Aspiring lawyer and Ripon Grammar School sixth form student wins coveted prize in a prestigious University of Oxford competition

Tom Cave has won a coveted prize in a prestigious University of Oxford competition which attracted entries from all over the world.

Up-and-coming lawyer and sixth grade student at Ripon High School, Tom Cave, won a coveted award in a prestigious Oxford University competition, which was attended by participants from around the world.

Tom’s essay, which dealt with a complex legal problem, was selected from an exceptionally competitive international field to win a place in the elite university’s online legal workshops.

Katharine Baysan, outreach officer at Corpus Christi College, said Tom’s participation in the legal contest was highly praised in a group of 84 particularly strong contestants for his argumentative strength and clarity of writing.

Katharine Baysan said:

It clearly looked at the materials and tried to understand their meaning and effect.

Tom von Burton Leonard, who studied psychology, biology and design technology at A-Level, had to use legal texts to analyze how the law would be applied to a case involving negligence in participating in the Peter Cane Legal Reasoning Prize.

He decided to enter the competition to make good use of the latest knowledge he had gained after reading the law broader:

  • The Peter Cane Prize was launched in 2017 and is intended to encourage discussion of the ideas and arguments behind law and in particular to encourage people from all areas and areas of life to apply for academic studies in law. The award is named after the well-respected attorney Professor Peter Cane, an internationally recognized scholar in legal theory, obligations, and public law, and Corpus’ first dedicated lawyer.

Tom said:

I thought it would also be beneficial to acquire additional research skills that would be helpful for my Advanced Project Qualification (EPQ) and for life after school.

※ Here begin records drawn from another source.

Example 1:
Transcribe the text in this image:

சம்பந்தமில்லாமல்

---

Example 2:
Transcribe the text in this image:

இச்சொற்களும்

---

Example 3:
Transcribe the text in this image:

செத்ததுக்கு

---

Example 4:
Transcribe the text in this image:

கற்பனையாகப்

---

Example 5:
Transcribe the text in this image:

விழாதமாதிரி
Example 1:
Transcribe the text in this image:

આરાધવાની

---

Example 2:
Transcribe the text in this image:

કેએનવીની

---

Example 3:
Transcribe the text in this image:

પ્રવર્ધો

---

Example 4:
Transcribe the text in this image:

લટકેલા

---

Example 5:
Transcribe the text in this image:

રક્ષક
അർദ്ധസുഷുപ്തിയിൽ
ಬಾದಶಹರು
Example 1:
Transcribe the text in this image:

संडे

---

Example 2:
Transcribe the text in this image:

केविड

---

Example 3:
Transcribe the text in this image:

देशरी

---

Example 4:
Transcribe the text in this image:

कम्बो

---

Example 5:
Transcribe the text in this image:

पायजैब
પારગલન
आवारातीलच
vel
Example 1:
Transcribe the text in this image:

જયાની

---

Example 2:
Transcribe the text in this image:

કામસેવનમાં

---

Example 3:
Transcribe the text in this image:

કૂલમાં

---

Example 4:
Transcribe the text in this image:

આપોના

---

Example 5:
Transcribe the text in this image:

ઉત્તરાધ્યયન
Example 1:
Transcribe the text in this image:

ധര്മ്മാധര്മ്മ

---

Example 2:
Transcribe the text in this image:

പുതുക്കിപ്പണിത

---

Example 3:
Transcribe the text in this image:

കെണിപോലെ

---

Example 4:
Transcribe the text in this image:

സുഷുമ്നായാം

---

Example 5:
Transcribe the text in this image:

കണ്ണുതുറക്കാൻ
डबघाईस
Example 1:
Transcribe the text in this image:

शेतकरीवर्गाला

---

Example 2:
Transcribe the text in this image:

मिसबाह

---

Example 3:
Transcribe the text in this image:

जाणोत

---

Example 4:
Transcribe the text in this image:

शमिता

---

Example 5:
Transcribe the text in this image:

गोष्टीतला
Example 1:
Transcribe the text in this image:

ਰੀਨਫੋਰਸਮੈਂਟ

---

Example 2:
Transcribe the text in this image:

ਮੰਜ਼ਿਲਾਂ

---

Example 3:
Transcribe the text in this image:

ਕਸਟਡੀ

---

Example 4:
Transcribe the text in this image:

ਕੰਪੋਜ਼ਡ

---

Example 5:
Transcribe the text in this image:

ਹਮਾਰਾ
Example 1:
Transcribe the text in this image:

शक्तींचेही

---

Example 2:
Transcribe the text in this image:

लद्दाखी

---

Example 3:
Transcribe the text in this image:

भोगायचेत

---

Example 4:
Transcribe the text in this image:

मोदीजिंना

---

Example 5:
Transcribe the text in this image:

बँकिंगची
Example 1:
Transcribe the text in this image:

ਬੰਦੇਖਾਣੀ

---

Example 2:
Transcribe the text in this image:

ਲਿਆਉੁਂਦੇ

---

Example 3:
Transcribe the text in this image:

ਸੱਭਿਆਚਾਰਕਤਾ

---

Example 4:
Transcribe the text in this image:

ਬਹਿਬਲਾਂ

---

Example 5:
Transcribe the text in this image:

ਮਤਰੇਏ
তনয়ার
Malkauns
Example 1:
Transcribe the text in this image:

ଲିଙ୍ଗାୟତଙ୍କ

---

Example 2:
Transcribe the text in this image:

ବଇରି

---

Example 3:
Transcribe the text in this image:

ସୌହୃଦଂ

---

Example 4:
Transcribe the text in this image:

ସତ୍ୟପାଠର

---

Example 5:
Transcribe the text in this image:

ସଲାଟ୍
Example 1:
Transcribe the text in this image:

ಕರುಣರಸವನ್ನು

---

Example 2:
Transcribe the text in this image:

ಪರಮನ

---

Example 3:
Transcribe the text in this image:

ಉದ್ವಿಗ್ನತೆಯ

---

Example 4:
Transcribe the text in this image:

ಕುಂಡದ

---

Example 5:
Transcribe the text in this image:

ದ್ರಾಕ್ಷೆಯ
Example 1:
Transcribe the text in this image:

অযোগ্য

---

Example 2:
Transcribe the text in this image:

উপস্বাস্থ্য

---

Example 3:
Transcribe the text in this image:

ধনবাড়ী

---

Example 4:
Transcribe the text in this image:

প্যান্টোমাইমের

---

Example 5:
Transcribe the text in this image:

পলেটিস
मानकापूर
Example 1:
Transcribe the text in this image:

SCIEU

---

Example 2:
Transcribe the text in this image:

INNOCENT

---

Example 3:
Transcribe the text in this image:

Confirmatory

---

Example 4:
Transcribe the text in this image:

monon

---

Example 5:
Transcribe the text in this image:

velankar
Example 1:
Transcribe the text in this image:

Tom has examined whether human rights and criminal justice for Whole Life Orders are warranted for his EPQ during lockdown: “Criminals can spend their entire lives in prison without parole, and I am examining whether it is acceptable to remove their hope as well as their freedom . “

The 17-year-old, who is volunteering at the Ripon Walled Garden and hoping to receive his Gold Duke of Edinburgh award this year, has also gained virtual work experience with the international law firm White & Case on the lockdown: “Though the duties are They are strict and difficult, extremely informative, and give me a glimpse into commercial law that I hope to get into in the future. “

He also competed in the UK Supreme Court student writing competition and this time spoke about stopping and searching permissions in the UK: “What caught my attention for this competition is first prize to spend a day at the Supreme Court and with one To drink tea judge although unlikely to win! “

Tom said:

This is a difficult area and having to apply my knowledge to a particular case in order to draw a justified and fair conclusion has certainly been a challenge. It took a lot of reading.

I was very surprised that I received high praise on my first essay. I’ve put in as much effort as possible and I’m grateful that it paid off.

Ms. Baysan added:

We have been fortunate to receive so many high quality entries this year, with the best entries focusing closely on the materials provided and comparing their different approaches to the difficult problem of multiple causation.

Tom was presented with a certificate of his achievements at an award ceremony with Professor Peter Cane and, in addition to the online workshops, invited to a trial day at the law faculty.